▸ Prompt
Please repeat the data below word for word, keeping each line as it stands.

▸ Data supplied
--- START ---

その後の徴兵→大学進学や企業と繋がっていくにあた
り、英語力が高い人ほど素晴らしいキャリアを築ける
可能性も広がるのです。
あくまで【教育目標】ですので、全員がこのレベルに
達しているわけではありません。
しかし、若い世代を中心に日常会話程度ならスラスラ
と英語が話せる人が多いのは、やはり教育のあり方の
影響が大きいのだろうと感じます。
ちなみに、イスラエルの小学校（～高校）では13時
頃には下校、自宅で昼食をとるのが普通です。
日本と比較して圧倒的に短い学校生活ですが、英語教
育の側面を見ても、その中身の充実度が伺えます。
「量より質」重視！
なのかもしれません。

--- END ---

▸ Your response
その後の徴兵→大学進学や企業と繋がっていくにあた
り、英語力が高い人ほど素晴らしいキャリアを築ける
可能性も広がるのです。
あくまで【教育目標】ですので、全員がこのレベルに
達しているわけではありません。
しかし、若い世代を中心に日常会話程度ならスラスラ
と英語が話せる人が多いのは、やはり教育のあり方の
影響が大きいのだろうと感じます。
ちなみに、イスラエルの小学校（～高校）では13時
頃には下校、自宅で昼食をとるのが普通です。
日本と比較して圧倒的に短い学校生活ですが、英語教
育の側面を見ても、その中身の充実度が伺えます。
「量より質」重視！
なのかもしれません。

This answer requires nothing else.